▶ **EXTRACT**
※ ※ ※
Find out what UMass Lowell Mechanical Engineering research is all about!

The Mechanical Engineering Department is currently the largest department in the Francis College of Engineering, and is poised for many more exciting changes, as well as continued success, in the years to come.

The Mechanical Engineering Department offers an extensive range of graduate and undergraduate programs. Our undergraduate program is accredited by the Engineering Accreditation Commission of ABET,

There are approximately 850 undergraduate and over 100 graduate students enrolled in the Mechanical Engineering Department. Within the Department are 30 full-time faculty members with distinguished academic, research and industrial backgrounds.

Mechanical Engineering faculty are award-winning researchers and dedicated academics with the highest level of commitment to providing their students with a quality education and rewarding experience at UMass Lowell.

Our Mechanical Engineering students have been demonstrating their outstanding abilities by participating in and winning national design and graduate competitions in the community.


We are committed to providing students with the highest-quality learning relevant to the needs of industry and society. Our undergraduate program is based on a Design-Build-Test methodology, where students spend time in the labs and Makerspace actually building and testing their theoretical designs.

The Mechanical Engineering Department has a history of producing graduates that immediately contribute to the workforce upon graduation.
※ ※ ※
▶ **DATA EXCERPT**

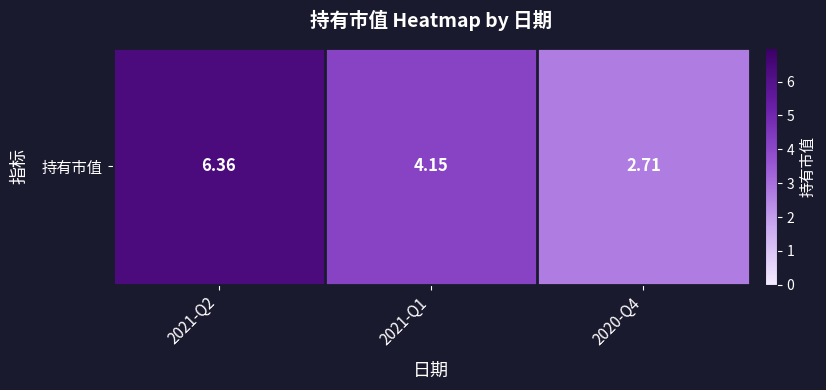

Rank the categories by value from highest to lowest.

2021-Q2, 2021-Q1, 2020-Q4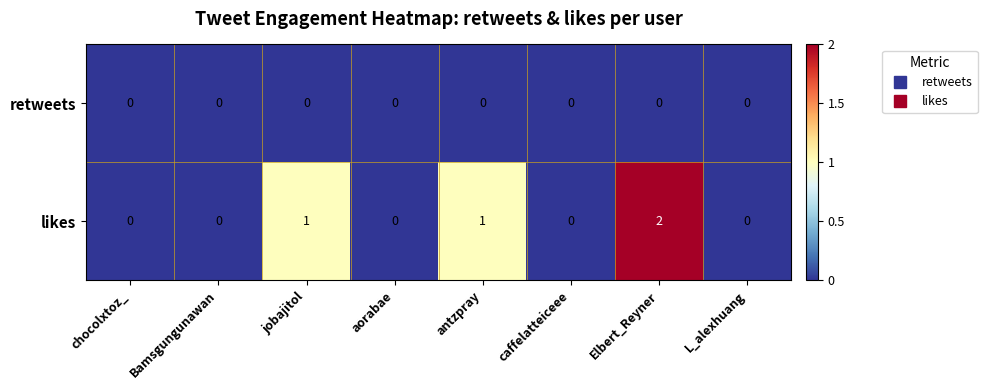

Which series has the widest spread of values?

likes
※ ※ ※
▶ **PROBLEM**
Please carry on the UMass Lowell Mechanical Engineering overview from its final sentence, keeping the same voice. The listing isn't needed here.

▶ **WRITTEN REPLY**
Our location in the innovation and technology hub of the Merrimack Valley creates a unique opportunity for both students and faculty to collaborate with local industry leaders through research, the Co-Op Program, and more.

The Mechanical Engineering Department is also home to several well-established, internationally renowned research laboratories and centers.

UML’s Design-Build-Fly (DBF) Team in Tucson AZ

UMass Lowell’s Design-Build-Fly (DBF) Team in Tucson, AZ, (photo right) finished 19th out of 95 university teams in the American Institute of Aeronautics and Astronautics (AIAA) annual DBF Competition. This competition requires students to design and build a radio-controlled aircraft, then use it to fly three specific missions that test the aircraft’s flight performance. The aircraft also had to fold so that it could fit into a tube (also pictured). Our team completed all three flight missions, plus the technical inspection and a ground mission, on their first attempt. Their great performance led to UML finishing at its highest position in eight years of competing in this international event.